Project 366 – Post No. 298 – Black, white and red?

What is Project 366? Read more here.

What is black, white, sometimes red and sits on tree trunks? Woodpeckers of course. It is a fascinating fact that many woodpeckers in the world seem to be black and white, with the males having red on their head. Case in point, our very own Downy Woodpecker vs Hairy Woodpecker vs. Pileated Woodpecker are all black and white with the males having red patches on their heads. The Black-backed Woodpecker is black and White, but with the males having yellow at the back of their head.
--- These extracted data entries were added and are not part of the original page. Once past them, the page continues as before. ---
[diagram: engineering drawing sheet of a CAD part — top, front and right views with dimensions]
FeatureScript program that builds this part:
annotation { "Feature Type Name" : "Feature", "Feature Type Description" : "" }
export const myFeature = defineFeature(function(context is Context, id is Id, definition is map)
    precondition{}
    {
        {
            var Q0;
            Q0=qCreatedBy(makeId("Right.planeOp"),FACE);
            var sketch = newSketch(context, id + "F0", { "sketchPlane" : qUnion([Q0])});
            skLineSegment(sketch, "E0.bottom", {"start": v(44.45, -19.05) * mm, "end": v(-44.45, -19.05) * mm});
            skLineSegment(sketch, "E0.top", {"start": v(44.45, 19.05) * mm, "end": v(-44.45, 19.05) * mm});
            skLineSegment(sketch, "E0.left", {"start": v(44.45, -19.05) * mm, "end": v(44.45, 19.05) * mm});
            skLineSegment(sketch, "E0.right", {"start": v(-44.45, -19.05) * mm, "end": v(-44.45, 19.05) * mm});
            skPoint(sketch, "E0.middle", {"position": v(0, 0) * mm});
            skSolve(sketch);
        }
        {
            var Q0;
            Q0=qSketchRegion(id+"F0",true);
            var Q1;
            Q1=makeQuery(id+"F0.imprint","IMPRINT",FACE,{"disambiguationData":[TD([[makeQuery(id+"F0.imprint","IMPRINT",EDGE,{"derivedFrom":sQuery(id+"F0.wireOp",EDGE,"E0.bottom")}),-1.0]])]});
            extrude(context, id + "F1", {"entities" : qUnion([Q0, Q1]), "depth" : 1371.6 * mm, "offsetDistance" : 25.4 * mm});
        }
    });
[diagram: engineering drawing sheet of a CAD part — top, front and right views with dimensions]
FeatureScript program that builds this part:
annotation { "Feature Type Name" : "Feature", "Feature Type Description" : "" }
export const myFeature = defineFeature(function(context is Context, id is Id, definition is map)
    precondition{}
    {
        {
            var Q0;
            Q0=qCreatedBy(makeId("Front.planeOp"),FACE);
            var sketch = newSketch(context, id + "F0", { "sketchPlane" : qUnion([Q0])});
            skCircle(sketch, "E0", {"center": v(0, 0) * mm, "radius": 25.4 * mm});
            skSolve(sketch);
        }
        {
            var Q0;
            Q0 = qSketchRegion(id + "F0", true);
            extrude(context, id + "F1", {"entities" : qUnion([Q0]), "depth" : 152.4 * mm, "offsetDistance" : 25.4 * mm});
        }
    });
As it turns out, both red and yellow plumage is caused by the same pigment (specifically carotenoids, which also create orange plumage). Northern Flickers also fit this pattern with black and white on their body and brown/orange on their body with red patches on their heads. As you move south through the american continent this color pattern repeats itself among the various woodpecker species one encounters, e.g. Cream-backed Woodpecker, Crimson-bellied Woodpecker, Crimson-crested Woodpecker, Guayaquil Woodpecker, and the Magellanic Woodpecker to mention just a few (but there are many more species fitting this pattern). There are several reasons for this color consistency in woodpeckers. A recent study found that habitat, climate and a shared evolutionary history are strong determinants of woodpecker plumage.

Female Downy Woodpecker going to town at one of the bird feeders in Hermitage Park on a bitterly cold January morning.